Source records
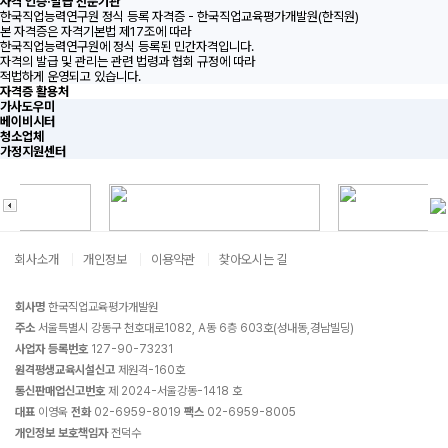
자격 인증·발급 전문기관
한국직업능력연구원 정식 등록 자격증 - 한국직업교육평가개발원(한직원)
본 자격증은 자격기본법 제17조에 따라
한국직업능력연구원에 정식 등록된 민간자격입니다.
자격의 발급 및 관리는 관련 법령과 협회 규정에 따라
적법하게 운영되고 있습니다.
자격증 활용처
가사도우미
베이비시터
청소업체
가정지원센터
회사소개
개인정보
이용약관
찾아오시는 길
회사명
한국직업교육평가개발원
주소
서울특별시 강동구 천호대로1082, A동 6층 603호(성내동,경남빌딩)
사업자 등록번호
127-90-73231
원격평생교육시설신고
제원격-160호
통신판매업신고번호
제 2024-서울강동-1418 호
대표
이영욱
전화
02-6959-8019
팩스
02-6959-8005
개인정보 보호책임자
전덕수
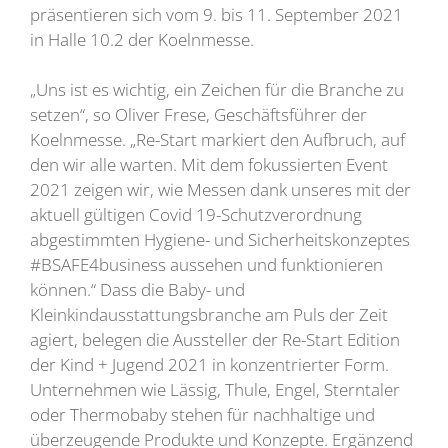
präsentieren sich vom 9. bis 11. September 2021
in Halle 10.2 der Koelnmesse.
„Uns ist es wichtig, ein Zeichen für die Branche zu
setzen“, so Oliver Frese, Geschäftsführer der
Koelnmesse. „Re-Start markiert den Aufbruch, auf
den wir alle warten. Mit dem fokussierten Event
2021 zeigen wir, wie Messen dank unseres mit der
aktuell gültigen Covid 19-Schutzverordnung
abgestimmten Hygiene- und Sicherheitskonzeptes
#BSAFE4business aussehen und funktionieren
können.“ Dass die Baby- und
Kleinkindausstattungsbranche am Puls der Zeit
agiert, belegen die Aussteller der Re-Start Edition
der Kind + Jugend 2021 in konzentrierter Form.
Unternehmen wie Lässig, Thule, Engel, Sterntaler
oder Thermobaby stehen für nachhaltige und
überzeugende Produkte und Konzepte. Ergänzend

**What is needed**
Every line above has to be output exactly; the pictures must be dropped.

**Output below**
자격 인증·발급 전문기관
한국직업능력연구원 정식 등록 자격증 - 한국직업교육평가개발원(한직원)
본 자격증은 자격기본법 제17조에 따라
한국직업능력연구원에 정식 등록된 민간자격입니다.
자격의 발급 및 관리는 관련 법령과 협회 규정에 따라
적법하게 운영되고 있습니다.
자격증 활용처
가사도우미
베이비시터
청소업체
가정지원센터
회사소개
개인정보
이용약관
찾아오시는 길
회사명
한국직업교육평가개발원
주소
서울특별시 강동구 천호대로1082, A동 6층 603호(성내동,경남빌딩)
사업자 등록번호
127-90-73231
원격평생교육시설신고
제원격-160호
통신판매업신고번호
제 2024-서울강동-1418 호
대표
이영욱
전화
02-6959-8019
팩스
02-6959-8005
개인정보 보호책임자
전덕수
präsentieren sich vom 9. bis 11. September 2021
in Halle 10.2 der Koelnmesse.
„Uns ist es wichtig, ein Zeichen für die Branche zu
setzen“, so Oliver Frese, Geschäftsführer der
Koelnmesse. „Re-Start markiert den Aufbruch, auf
den wir alle warten. Mit dem fokussierten Event
2021 zeigen wir, wie Messen dank unseres mit der
aktuell gültigen Covid 19-Schutzverordnung
abgestimmten Hygiene- und Sicherheitskonzeptes
#BSAFE4business aussehen und funktionieren
können.“ Dass die Baby- und
Kleinkindausstattungsbranche am Puls der Zeit
agiert, belegen die Aussteller der Re-Start Edition
der Kind + Jugend 2021 in konzentrierter Form.
Unternehmen wie Lässig, Thule, Engel, Sterntaler
oder Thermobaby stehen für nachhaltige und
überzeugende Produkte und Konzepte. Ergänzend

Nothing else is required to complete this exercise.